The Untold Story: Tariffs are Driving Job Creation


It’s been just six months since the first of the Trump administration’s tariffs went into effect and the job gains are already visible. The Coalition for a Prosperous America’s “Tariff Job Creation Tracker” shows over 11,000 jobs have been created or announced since February 1, and that includes only cases where companies have announced specific job counts. Other companies have also said they intend to add jobs, but we’ll wait for those numbers before adding them to our tally. Including the multiplier effect of manufacturing jobs, which is typically estimated at between five and 10 service jobs supporting each manufacturing job, it’s reasonable to think that an additional 77,000 service sector jobs could be created thanks to the tariffs.

In general, these are good-paying jobs in strong, stable industries. And the process is just beginning. With more tariffs being implemented, such as the so-called “second tranche” of tariffs recently announced on 279 lines of Chinese imports, we should expect to see more job creation in the months ahead for affected domestic industries.

A good example of the job creation now underway is the expansion of Magnitude 7 Metals, in New Madrid, Missouri. A privately-owned American company, Magnitude 7 purchased aluminum smelting facilities from Noranda—which had gone bankrupt, largely due to international competition that has forced roughly 90 percent of US aluminum smelters out of business. In March, Missouri Governor Eric Greitens spoke at Magnitude 7, praised the company for relaunching the smelter and creating jobs offering average annual pay of $64,000. In total, our tracker shows 2,899 jobs have been announced or created in the aluminum industry since February.
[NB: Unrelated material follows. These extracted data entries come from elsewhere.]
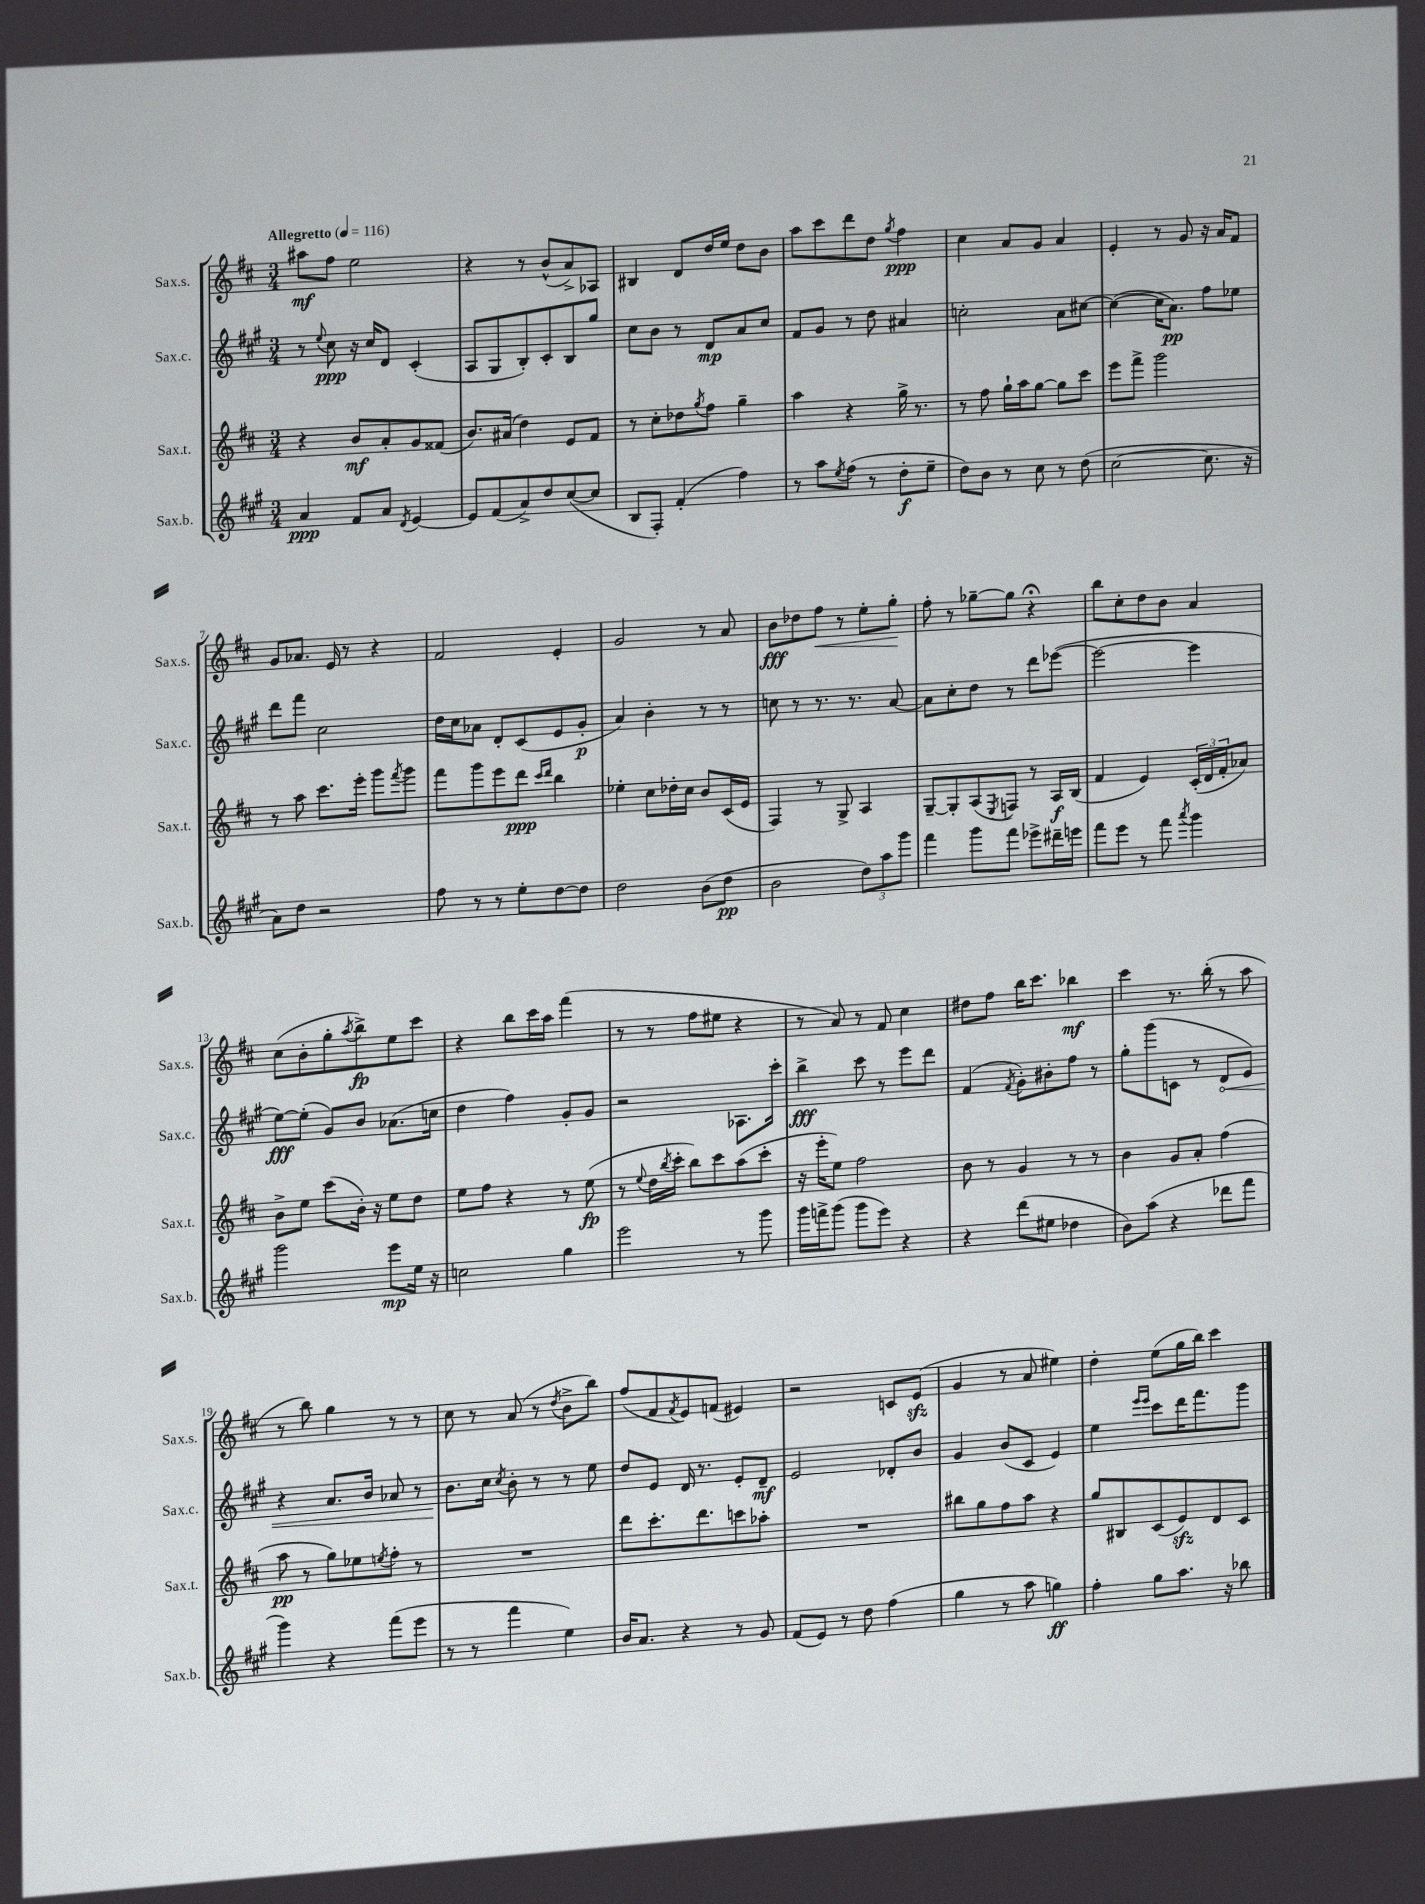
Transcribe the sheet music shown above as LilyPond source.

<<
\new StaffGroup <<
\new Staff = "s0" \with { instrumentName = "Sax.s." shortInstrumentName = "Sax.s." } {
    \clef treble \key d \major \numericTimeSignature \time 3/4 \tempo "Allegretto" 4 = 116
    ais''8\mf fis''8 e''2 |
    r4 r8 b'8-^( a'8->) aes8 |
    bis4 d'8 d''16 e''16 d''8 b'8 |
    a''8 cis'''8 d'''8 d''8 \acciaccatura { g''8 } fis''4\ppp |
    cis''4 a'8 g'8 a'4 |
    e'4-. r8 g'8 r16 a'16 fis'8 |
    g'8 aes'8. e'16 r8 r4 |
    fis'2 e'4-. |
    g'2 r8 a'8 |
    b'8\fff des''8 fis''8\< r8 e''8-. g''8-.\! |
    fis''8-. r8 ges''8~-- ges''8 r4\fermata |
    b''8 cis''8-. d''8 b'8 a'4 |
    cis''8( b'8-. g''8-. \acciaccatura { a''8 } b''8->\fp) e''8 cis'''8 |
    r4 b''8 cis'''16 a''16 fis'''4( |
    r8 r8 fis''8 eis''8 r4 |
    r8 a'8) r8 fis'8 cis''4 |
    dis''8 fis''8 b''16 cis'''8. bes''4\mf |
    cis'''4 r8. b''16-.( r8 a''8 |
    r8 b''8) g''4 r8 r8 |
    cis''8 r8 a'8( r8 \acciaccatura { d''8 } b'8-> b''8) |
    fis''8( fis'8 \acciaccatura { fis'8 } e'8) f'8( eis'4) |
    r2 c'8 e'8\sfz( |
    g'4 r8 a'8 eis''4) |
    d''4-. e''8( g''16 b''16) cis'''4 \bar "|." |
}
\new Staff = "s1" \with { instrumentName = "Sax.c." shortInstrumentName = "Sax.c." } {
    \clef treble \key a \major \numericTimeSignature \time 3/4
    r8 \appoggiatura { e''8 } cis''8\ppp r16 cis''16 d'8 cis'4-.( |
    a8 gis8 b8-.) cis'8-. b8 gis''8 |
    cis''8 b'8 r8 d'8\mp a'8 cis''8 |
    fis'8 gis'8 r8 d''8 ais'4 |
    c''2-. a'8 cis''8~ |
    cis''4~( cis''16 a'8.\pp) fis''8 ees''8 |
    d'''8 fis'''8 cis''2 |
    d''16 cis''16 aes'8 d'8-. cis'8( e'8 gis'8-.\p |
    a'4) b'4-. r8 r8 |
    c''8 r8 r8. r8. a'8~ |
    a'8 cis''8-. d''8 r8 d'''8 ees'''8~( |
    ees'''2~ ees'''4 |
    e''8~\fff) e''8-.( gis'8) b'8 aes'8.( c''16 |
    d''4 fis''4) gis'8-. gis'8 |
    r2 aes8. cis'''16-. |
    b''4->\fff cis'''8 r8 e'''8 d'''8 |
    fis'4( \acciaccatura { fis'8 } gis'8-.) bis'8-. fis''8 r8 |
    gis''8-. gis'''8( c'8 r8 \once \override Hairpin.circled-tip = ##t d'8\< e'8) |
    r4 a'8. b'16 aes'8 r8 |
    b'8.\! cis''16 \acciaccatura { cis''8 } b'8-. r8 r8 e''8 |
    d''8 e'8 d'16 r8. e'8-. d'8--\mf |
    e'2 des'8-. b'8 |
    gis'4 b'8( cis'8 e'4) |
    e''4 \grace { e'''16 e'''16 } cis'''8 d'''16 fis'''8. gis'''8 \bar "|." |
}
\new Staff = "s2" \with { instrumentName = "Sax.t." shortInstrumentName = "Sax.t." } {
    \clef treble \key d \major \numericTimeSignature \time 3/4
    r4 b'8\mf a'8-. g'8 fisis'8( |
    b'8.) ais'16( d''4) e'8 fis'8 |
    r8 cis''8-. des''8 \acciaccatura { g''8 } fis''8 g''4-- |
    a''4 r4 g''16-> r8. |
    r8 fis''8 g''16-! a''16 g''8~ g''8 cis'''8 |
    e'''8 fis'''8-> g'''2 |
    r8 a''8 cis'''8. e'''16-. g'''8 \acciaccatura { fis'''8 } g'''8 |
    fis'''8 g'''8 e'''8 d'''8\ppp \grace { cis'''16 d'''16 } b''4 |
    ees''4-. cis''8 des''16-. cis''16 b'8 cis'16( e'16 |
    fis4) r8 g8-> a4 |
    g8~-- g8-. a8( \acciaccatura { e8 } f8) r8 a16\f b16( |
    fis'4 e'4) \tuplet 3/2 { cis'16-.( d'16 fis'16-. } aes'8) |
    b'8-> e''8 cis'''8( b'16-.) r16 e''8 d''8 |
    e''8 fis''8 r4 r8 e''8\fp( |
    r8 \appoggiatura { e''8 } d''16 \acciaccatura { b''8 } cis'''16-. b''8) cis'''8 a''8( cis'''8-. |
    r16 e'''16-. e''8) fis''2 |
    b'8 r8 g'4 r8 r8 |
    b'4 g'8 a'8-. fis''4( |
    a''8\pp r8 g''8) ees''8 \acciaccatura { e''8 } fis''8-. r8 |
    R2. |
    d'''8 cis'''8.-. d'''8. c'''8 aes''8-. |
    R2. |
    bis''8 g''8 fis''8 a''8 r4 |
    g''8 bis8 cis'8( e'8\sfz) d'8 cis'8 \bar "|." |
}
\new Staff = "s3" \with { instrumentName = "Sax.b." shortInstrumentName = "Sax.b." } {
    \clef treble \key a \major \numericTimeSignature \time 3/4
    a'4\ppp fis'8 a'8 \acciaccatura { d'8 } e'4~ |
    e'8 fis'8( a'8->) d''8 cis''8~( cis''8 |
    b8 fis8-.) fis'4-.( fis''4) |
    r8 a''8 \acciaccatura { e''8 } fis''8( r8 d''8-.\f e''8-- |
    d''8) b'8 r8 cis''8 r8 d''8( |
    cis''2~ cis''8. r16 |
    a'8) d''8 r2 |
    fis''8 r8 r8 e''8-. d''8~ d''8 |
    d''2 b'8( d''8\pp |
    b'2 \tuplet 3/2 { d''8) a''8 gis'''8 } |
    fis'''4 gis'''8 fis'''8 ees'''8-> dis'''16-- e'''16 |
    fis'''8 e'''8 r8 fis'''8 \acciaccatura { a'''8 } gis'''4 |
    gis'''2 e'''8\mp e''16 r16 |
    c''2 gis''4 |
    e'''2 r8 gis'''8 |
    gis'''16 f'''16-> gis'''8( gis'''8 e'''8) r4 |
    r4 d'''8( eis''8 des''4 |
    b'8) a''8( r4 des'''8 fis'''8 |
    gis'''4) r4 fis'''8( e'''8 |
    r8 r8 fis'''4 e''4) |
    b'16 a'8. r4 r8 gis'8 |
    fis'8( e'8) r8 d''8 fis''4( |
    gis''4 r8 a''8 g''4\ff) |
    fis''4-. gis''8 a''8. r16 bes''8 \bar "|." |
}
>>
>>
In the steel sector, industry leaders like Nucor and US Steel have announced expansions and re-openings of previously shuttered facilities. Nucor also plans to build a new greenfield steel mill in Frostburg, Florida, creating 250 jobs at an average pay of $66,000 a year. Smaller steel companies are expanding, too. Big River Steel is investing in its Arkansas mill to double production capacity to 3.3 million tons annually. Big River is also planning a second mill in Brownsville, Texas, which will employ 500 steelworkers. Our tracker shows a total of 4,960 new jobs planned in the steel industry.

The solar panel industry was the first industry where the administration announced tariffs, back in January. Some doom-mongers predicted disaster for the industry. Instead, the solar industry is booming. Roughly 10 solar manufacturing companies have announced investment and job creation in solar manufacturing facilities, from Oregon to Florida. In April, First Solar Corp. announced a $400 million expansion at its Ohio plant, which will create 500 new jobs. A manufacturing operator at First Solar earns about $37,000 a year, and a development engineer earns $97,000.

Our tracker shows new solar jobs at 1,150 so far. New jobs in the washing machine industry—which has also received tariff support—are at 2,100. Add up those four categories and you get 11,100 new jobs. And that’s without counting jobs that will be created in the diverse industries and sectors where the administration is levying tariffs on Chinese imports worth $50 billion a year.

The United States made a huge mistake in the 1990s and early 2000s, when it allowed entire manufacturing supply chains to move to Asia. Manufacturing is too important for wealth and income creation to allow so much of it to move overseas. Further, manufacturing success is not about individual products or stages of production dispersed over different countries thousands of miles apart. Skills and knowledge tend to cluster together, and they grow and develop best in close proximity. It’s especially good news to see domestic growth in broader supply chains—like iron ore miner Cleveland Cliffs planning a new processing facility in Toledo expected to create 1,200 new jobs.

Across the industrial world, there is growing awareness that local and in-country production is coming back into fashion. The corporate strategy of saving a few cents on every input by disaggregating production and locating it all over the world is going out of fashion—and is not simply the result of President Trump’s tariffs, or of China’s blatantly offensive IP theft.

Tariffs present a twin solution. They not only address the issue of jobs lost due to imports, but they also address China’s flagrant violations of trade and intellectual property norms.

Jeff Ferry is Research Director at the Coalition for a Prosperous America (CPA).